EBV Predicts Post-Pediatric Heart Transplant Malignancy; Induction Therapy and Tacrolimus Don't.

BACKGROUND: Patients after heart transplantation are at increased risk for malignancy secondary to immunosuppression and oncogenic viral infections. Most common amongst children is post-transplant lymphoproliferative disorder (PTLD), occurring in 5-10% of patients. We utilized a national database to examine incidence and risk factors for post-transplant malignancy.

METHODS: The United Network for Organ Sharing (UNOS) database was queried for pediatric (<18 years) heart transplant recipients from 10/1987-10/2019. Kaplan-Meier analysis was performed to assess freedom from malignancy post-transplant. Cox regression was performed to generate hazard ratios (HR [95% CI]) for risk of malignancy development.

RESULTS: Of 8,581 pediatric heart transplant recipients, 8.1% developed malignancy over median follow-up time of 6.3 years, with PTLD compromising the majority (86.4%) of diagnosed cancers. The incidence of PTLD development was 1.3% and 4.5% at one and five years. Older age at the time of transplant was protective against the development of malignancy (HR 0.98 [0.96-0.99], p<0.001), whereas a history of previous malignancy (HR 1.9 [1.2-3.0], p=0.007) and Ebstein-Barr virus (EBV) recipient-donor mismatch (HR 1.7 [1.3-2.2], p<0.001) increased the risk. Use of induction therapy (utilized in 78.9% of the cohort) did not increase malignancy risk (p=0.355); nor did use of maintenance tacrolimus (p=0.912).
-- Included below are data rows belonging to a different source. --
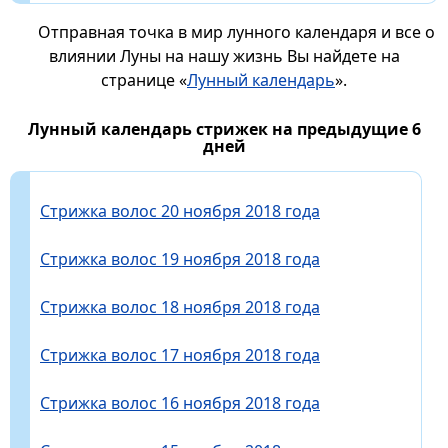
Отправная точка в мир лунного календаря и все о
влиянии Луны на нашу жизнь Вы найдете на
странице «
Лунный календарь
».
Лунный календарь стрижек на предыдущие 6
дней
Стрижка волос 20 ноября 2018 года
Стрижка волос 19 ноября 2018 года
Стрижка волос 18 ноября 2018 года
Стрижка волос 17 ноября 2018 года
Стрижка волос 16 ноября 2018 года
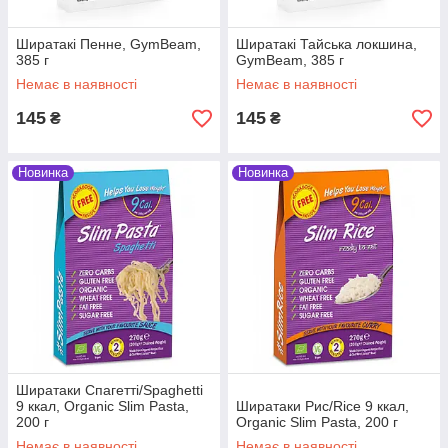
Ширатакі Пенне, GymBeam,
Ширатакі Тайська локшина,
385 г
GymBeam, 385 г
Немає в наявності
Немає в наявності
145
145
₴
₴
Новинка
Новинка
Ширатаки Спагетті/Spaghetti
9 ккал, Organic Slim Pasta,
Ширатаки Рис/Rice 9 ккал,
200 г
Organic Slim Pasta, 200 г
Немає в наявності
Немає в наявності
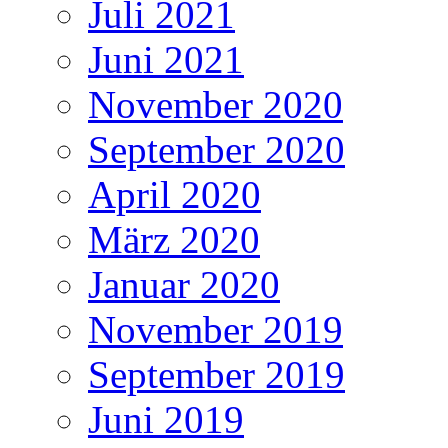
Juli 2021
Juni 2021
November 2020
September 2020
April 2020
März 2020
Januar 2020
November 2019
September 2019
Juni 2019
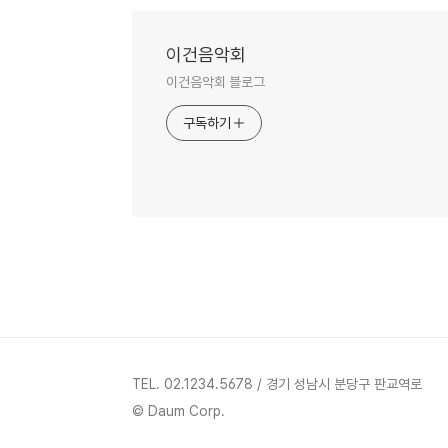
이건음악회
이건음악회 블로그
구독하기
TEL. 02.1234.5678 / 경기 성남시 분당구 판교역로
© Daum Corp.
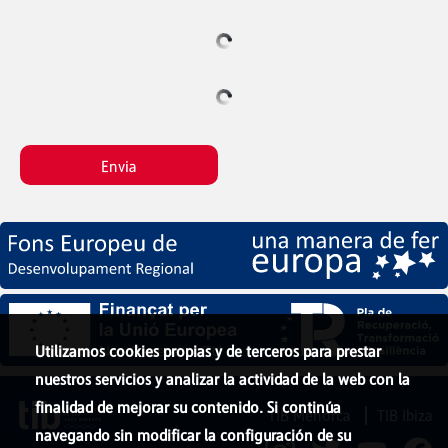
Envia
Utilizamos cookies propias y de terceros para prestar
nuestros servicios y analizar la actividad de la web con la
finalidad de mejorar su contenido. Si continúa
TIB Menorca
TIB Ibiza
navegando sin modificar la configuración de su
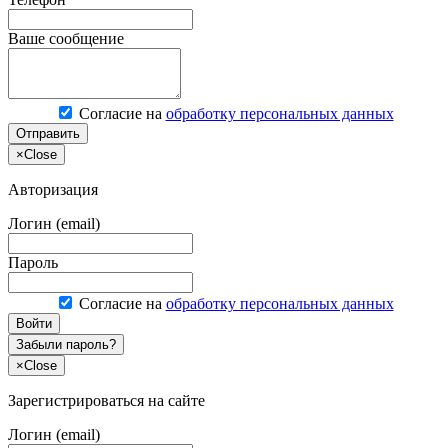
Ваше сообщение
Согласие на
обработку персональных данных
Отправить
×
Close
Авторизация
Логин (email)
Пароль
Согласие на
обработку персональных данных
Войти
Забыли пароль?
×
Close
Зарегистрироваться на сайте
Логин (email)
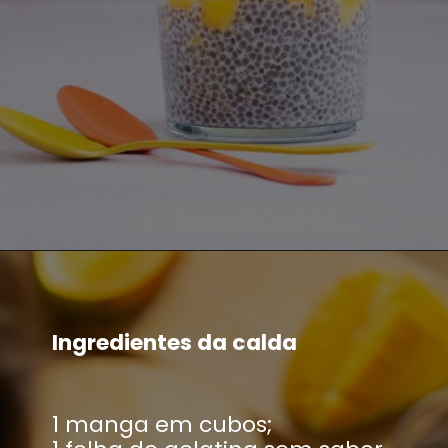
Ingredientes da calda
1 manga em cubos;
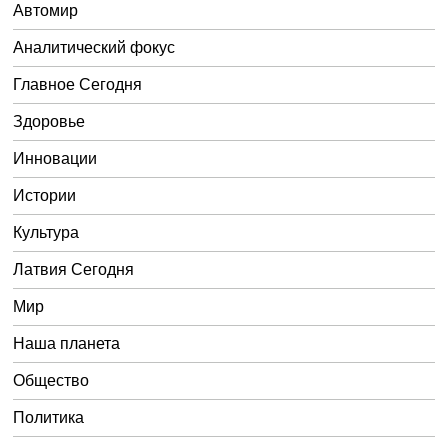
Автомир
Аналитический фокус
Главное Сегодня
Здоровье
Инновации
Истории
Культура
Латвия Сегодня
Мир
Наша планета
Общество
Политика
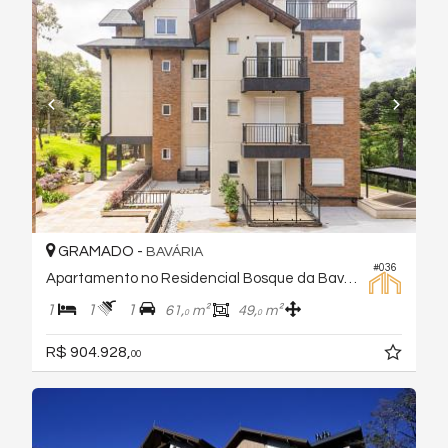
GRAMADO -
BAVÁRIA
#036
Apartamento no Residencial Bosque da Baviera
1
1
1
61,
m²
49,
m²
0
0
R$ 904.928,
00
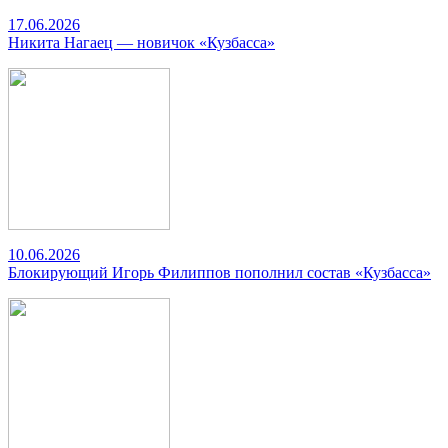
17.06.2026
Никита Нагаец — новичок «Кузбасса»
10.06.2026
Блокирующий Игорь Филиппов пополнил состав «Кузбасса»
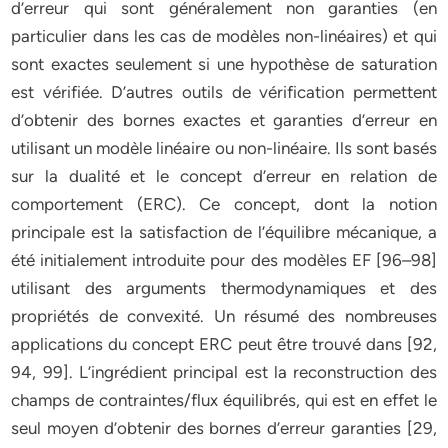
d’erreur qui sont généralement non garanties (en
particulier dans les cas de modèles non-linéaires) et qui
sont exactes seulement si une hypothèse de saturation
est vérifiée. D’autres outils de vérification permettent
d’obtenir des bornes exactes et garanties d’erreur en
utilisant un modèle linéaire ou non-linéaire. Ils sont basés
sur la dualité et le concept d’erreur en relation de
comportement (ERC). Ce concept, dont la notion
principale est la satisfaction de l’équilibre mécanique, a
été initialement introduite pour des modèles EF [96–98]
utilisant des arguments thermodynamiques et des
propriétés de convexité. Un résumé des nombreuses
applications du concept ERC peut être trouvé dans [92,
94, 99]. L’ingrédient principal est la reconstruction des
champs de contraintes/flux équilibrés, qui est en effet le
seul moyen d’obtenir des bornes d’erreur garanties [29,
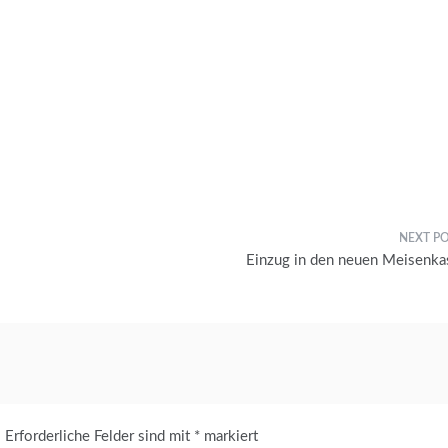
Einzug in den neuen Meisenka
.
Erforderliche Felder sind mit
*
markiert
CONCLUSIONS: PTLD occurred after 7% of pediatric heart transplants, with risk increased by younger age and EBV mismatch, highlighting the importance of PTLD monitoring in EBV seronegative recipients. Induction therapy, utilized in the majority of pediatric heart transplants, does not seem to increase post-transplant malignancy, nor does the most commonly used calcineurin inhibitor tacrolimus.